Working with Laurensse, Sophia redesigned the ArmLock brace to be more user-friendly and efficient to manufacture.
“I changed it from a glove style to a mitten design, which makes it easier to produce and more comfortable for patients,” she explains. “It’s also now more size-inclusive and adaptable; you can even wear a sweater underneath.”
The new design has fewer components, faster assembly time, and greater accessibility. And perhaps most importantly, it’s more affordable for patients seeking to continue therapy at home.
“It’s really cool to see people who have struggled in their everyday lives get better, faster,” says Sophia. “Seeing how something you design can help people return to work or daily life, it’s really meaningful.”
Advancing Upper Extremity Rehabilitation
At Karma Medical, an Edmonton-based design and manufacturing company, the goal is to make rehabilitation tools that are simple, effective, and accessible. Their flagship product, the FEPSim, supports upper-extremity rehabilitation by simulating everyday activities like turning a doorknob or opening a jar, to strengthen both fine and gross motor control.
As part of their placement, Chelsea, a first-year biomedical engineering student from the University of Waterloo, and Brian, a third-year student in the University of Alberta’s biomedical engineering program, were tasked with improving Karma’s production efficiency.
The results were impressive.
Through hands-on testing, the students reduced the device’s assembly time by 25 percent, simplifying the instructions and ensuring they could be understood by any user regardless of technical background.
“Now someone without a technical background can build it from start to finish in under 45 minutes,” says Brian.
Chelsea adds, “We wanted to make the manual feel more like a visual, step-by-step guide — simple, intuitive, and easy to follow. It’s rewarding to know that something we helped create will make the device more accessible to clinicians and patients.”
Connecting Engineering and Healthcare
For all three students, their experience at the Glenrose was eye-opening.
“In class, you learn about design on paper, but here, you actually see how your designs affect people,” says Brian. “You’re not just designing a model or simulation, you’re designing for a person. That completely changes how you think.”
Chelsea agrees. “Working here has changed my perspective on engineering. It’s not just about numbers or calculations, it’s about people. Ultimately, what we design is for people.”
For the students who pass through the program, it’s an experience that often shapes the rest of their careers.
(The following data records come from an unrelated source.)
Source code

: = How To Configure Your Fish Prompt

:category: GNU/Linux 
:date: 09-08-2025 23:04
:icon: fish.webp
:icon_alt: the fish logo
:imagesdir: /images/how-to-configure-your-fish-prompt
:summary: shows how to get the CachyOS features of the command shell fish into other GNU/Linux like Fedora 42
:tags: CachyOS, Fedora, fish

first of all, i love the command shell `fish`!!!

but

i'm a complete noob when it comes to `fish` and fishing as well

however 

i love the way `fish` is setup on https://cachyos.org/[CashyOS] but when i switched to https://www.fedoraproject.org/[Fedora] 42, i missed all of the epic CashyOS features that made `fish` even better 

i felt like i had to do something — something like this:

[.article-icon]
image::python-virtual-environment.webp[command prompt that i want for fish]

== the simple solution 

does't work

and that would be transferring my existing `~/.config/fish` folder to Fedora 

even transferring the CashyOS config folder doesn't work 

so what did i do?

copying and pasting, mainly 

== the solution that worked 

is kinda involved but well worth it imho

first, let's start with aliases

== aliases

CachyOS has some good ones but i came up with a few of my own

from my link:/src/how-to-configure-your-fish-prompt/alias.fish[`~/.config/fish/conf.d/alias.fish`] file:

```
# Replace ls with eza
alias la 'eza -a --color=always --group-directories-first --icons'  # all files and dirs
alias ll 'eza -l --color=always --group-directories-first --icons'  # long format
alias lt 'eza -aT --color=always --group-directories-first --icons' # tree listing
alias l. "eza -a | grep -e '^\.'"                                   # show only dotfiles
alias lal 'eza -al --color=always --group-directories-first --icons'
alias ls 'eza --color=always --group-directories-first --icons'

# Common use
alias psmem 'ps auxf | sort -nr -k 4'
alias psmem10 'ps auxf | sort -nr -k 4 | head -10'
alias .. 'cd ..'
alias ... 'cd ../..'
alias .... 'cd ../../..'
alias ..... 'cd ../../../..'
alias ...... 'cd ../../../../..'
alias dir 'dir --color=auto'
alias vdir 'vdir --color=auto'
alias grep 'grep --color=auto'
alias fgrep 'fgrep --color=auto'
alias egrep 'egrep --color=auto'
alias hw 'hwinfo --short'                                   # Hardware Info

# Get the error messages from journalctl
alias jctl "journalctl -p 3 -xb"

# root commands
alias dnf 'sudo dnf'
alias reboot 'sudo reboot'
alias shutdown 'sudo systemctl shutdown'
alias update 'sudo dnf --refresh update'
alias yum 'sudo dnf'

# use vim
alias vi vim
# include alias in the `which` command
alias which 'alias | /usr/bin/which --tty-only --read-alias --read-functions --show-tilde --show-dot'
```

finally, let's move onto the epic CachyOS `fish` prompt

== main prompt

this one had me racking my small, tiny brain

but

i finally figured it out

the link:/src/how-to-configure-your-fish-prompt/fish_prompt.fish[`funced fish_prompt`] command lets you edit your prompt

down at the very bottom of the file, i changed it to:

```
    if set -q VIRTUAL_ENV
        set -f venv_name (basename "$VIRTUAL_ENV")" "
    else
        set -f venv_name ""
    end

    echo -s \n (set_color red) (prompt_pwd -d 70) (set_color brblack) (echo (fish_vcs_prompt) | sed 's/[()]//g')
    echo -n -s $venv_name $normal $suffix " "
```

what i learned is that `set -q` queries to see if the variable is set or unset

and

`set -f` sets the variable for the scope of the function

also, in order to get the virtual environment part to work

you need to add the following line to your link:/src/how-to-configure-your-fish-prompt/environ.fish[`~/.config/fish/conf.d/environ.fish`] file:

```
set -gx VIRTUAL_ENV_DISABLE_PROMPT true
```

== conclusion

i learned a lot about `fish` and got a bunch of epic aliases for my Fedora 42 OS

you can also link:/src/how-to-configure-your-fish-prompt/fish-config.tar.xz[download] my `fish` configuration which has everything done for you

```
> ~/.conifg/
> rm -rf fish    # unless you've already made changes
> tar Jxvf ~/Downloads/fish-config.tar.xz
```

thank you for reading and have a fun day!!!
“I feel really lucky to have been here,” says Brian. “It’s the intersection between rehabilitation, engineering, and healthcare, and it’s shown me how rewarding biomedical engineering can be.”
Chelsea echoes that sentiment: “Everyone here makes you feel like you belong. The environment supports growth and mentorship, and that makes all the difference. You learn from each other, from your supervisors, and from the patients whose lives you’re impacting.”
Sophia agrees. “It’s made me think a lot about my future. I want to keep using technology to directly help people.”